### What you should do:
If a line in the listing carries the word "issues", return a copy of that line.
Exercise material below:
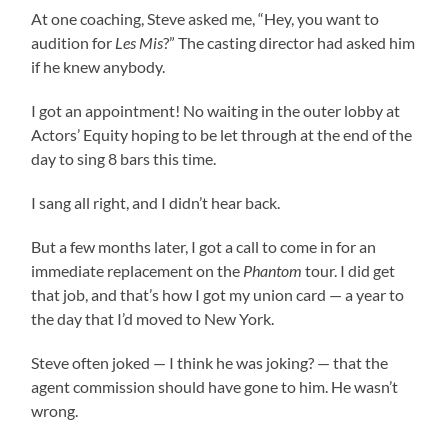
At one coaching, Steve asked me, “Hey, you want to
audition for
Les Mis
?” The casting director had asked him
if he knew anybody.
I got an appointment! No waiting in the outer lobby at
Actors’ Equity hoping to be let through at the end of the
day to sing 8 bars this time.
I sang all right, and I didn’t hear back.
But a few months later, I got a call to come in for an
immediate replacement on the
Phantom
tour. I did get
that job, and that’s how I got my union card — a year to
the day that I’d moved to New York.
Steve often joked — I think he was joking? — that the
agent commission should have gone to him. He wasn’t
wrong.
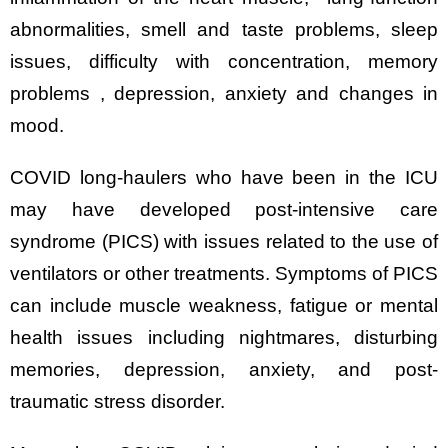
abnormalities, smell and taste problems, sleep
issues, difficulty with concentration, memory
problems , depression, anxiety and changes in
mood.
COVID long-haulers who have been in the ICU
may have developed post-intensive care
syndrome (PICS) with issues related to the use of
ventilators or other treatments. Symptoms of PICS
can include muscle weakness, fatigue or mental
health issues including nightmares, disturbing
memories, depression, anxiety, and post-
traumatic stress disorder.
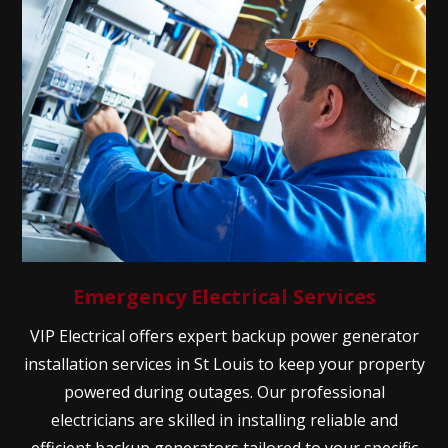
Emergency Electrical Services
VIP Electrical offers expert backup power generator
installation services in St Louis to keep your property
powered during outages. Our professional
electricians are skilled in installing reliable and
End of Exercise material.
Exercise material below:
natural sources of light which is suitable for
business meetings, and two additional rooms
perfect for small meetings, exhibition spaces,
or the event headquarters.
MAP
End of Exercise material.
### Completed task:
issues, difficulty with concentration, memory
syndrome (PICS) with issues related to the use of
health issues including nightmares, disturbing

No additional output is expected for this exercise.